Immigrants, claim Chua and Rubenfeld, are wary of “an excessively permissive American culture”-the bogeyman that haunts the dreams of so many who see the U.S. as losing the vigor of a former age. But isn’t that permissiveness exactly what makes America work: this messy mix, this barbaric yawp, this redneck rondeau, this rude commingling? Isn’t that what permeates its films, movies, books? And isn’t that the principal product it can still export? It is American culture’s permissiveness, its new world energy, that still attracts the masses to the “golden door.”
As it did with my father, who in college in 1950s Calcutta was first exposed to the great rock-‘n’-yell of Chuck Berry and Elvis-music the Jesuit deans of St. Xavier’s tried to ban because they couldn’t stand to see students gyrating their pelvises. My father had never heard such an awesome caterwaul before, and-along with America’s decadent movies and books-it seeded the young man’s desire to go live there someday.
It’s not conformity that makes this country great; it’s an individual striking out against the expectations of his culture, Bill Gates and Mark Zuckerberg dropping out of Harvard, Miles Davis coming out of heroin addiction to produce ‘Round About Midnight, the 14-year-old Billie Holiday turning the pain of her childhood into the bluest beauty, Sylvia Plath taking on death with pills and poetry, William S. Burroughs writing from the bowels of his addiction in Naked Lunch; it’s Hemingway and Fitzgerald and Cheever and Carver drinking and writing, writing and drinking through their demons. Imagine what American culture would be if American artists had kept a tight check on their impulses.
I love the tension between arguments for impulse control, on the one hand, and creative exploration on the other. For free, unstructured play on the one hand and “10,000 hours of practice” on the other. And I think Mehta points out another important thing to reflect on after reading the book—what is unique to America and how did it come to be and to continue? There are obviously bad ways to answer that question, lest Americans become too enamored of themselves for the wrong reasons, but, keeping that caution in mind, what can America and the world learn and emulate from America’s history and culture?

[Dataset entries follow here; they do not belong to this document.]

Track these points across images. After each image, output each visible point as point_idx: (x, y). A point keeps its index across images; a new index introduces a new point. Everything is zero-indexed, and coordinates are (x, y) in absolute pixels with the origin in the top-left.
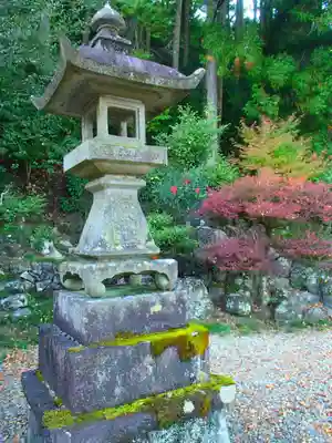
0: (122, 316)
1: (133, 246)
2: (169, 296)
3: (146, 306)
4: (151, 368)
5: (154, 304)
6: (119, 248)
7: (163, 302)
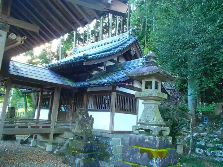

So, with all that said, it’s important to consider arguments like Chua’s and Rubenfeld’s and exercise the critical thinking we expect of our students and children: evaluate the strength of their claims without getting swept up by them or dismissing them as cynical, learn from them what we can and become more thoughtful thinkers, teachers, and parents as a result.
Though I include links to Amazon when I mention books, I strongly encourage you to order books through Washington’s Hickory Stick Bookshop or your own local book store.
(1) Among other things, the vision of life Chua holds out is essentially that of Nietzsche’s will to power. As he wrote in his book by that title, “My idea is that every specific body strives to become master over all space and to extend its force (its will to power) and to thrust back all that resists its extension. But it continually encounters similar efforts on the part of other bodies and ends by coming to an arrangement (“union”) with those of them that are sufficiently related to it: thus they then conspire together for power. And the process goes on.” We all need to take Nietzsche seriously because his is a serious vision of reality with a lot of merit. It’s one I ultimately reject, but only after spending a lot of time considering alternatives.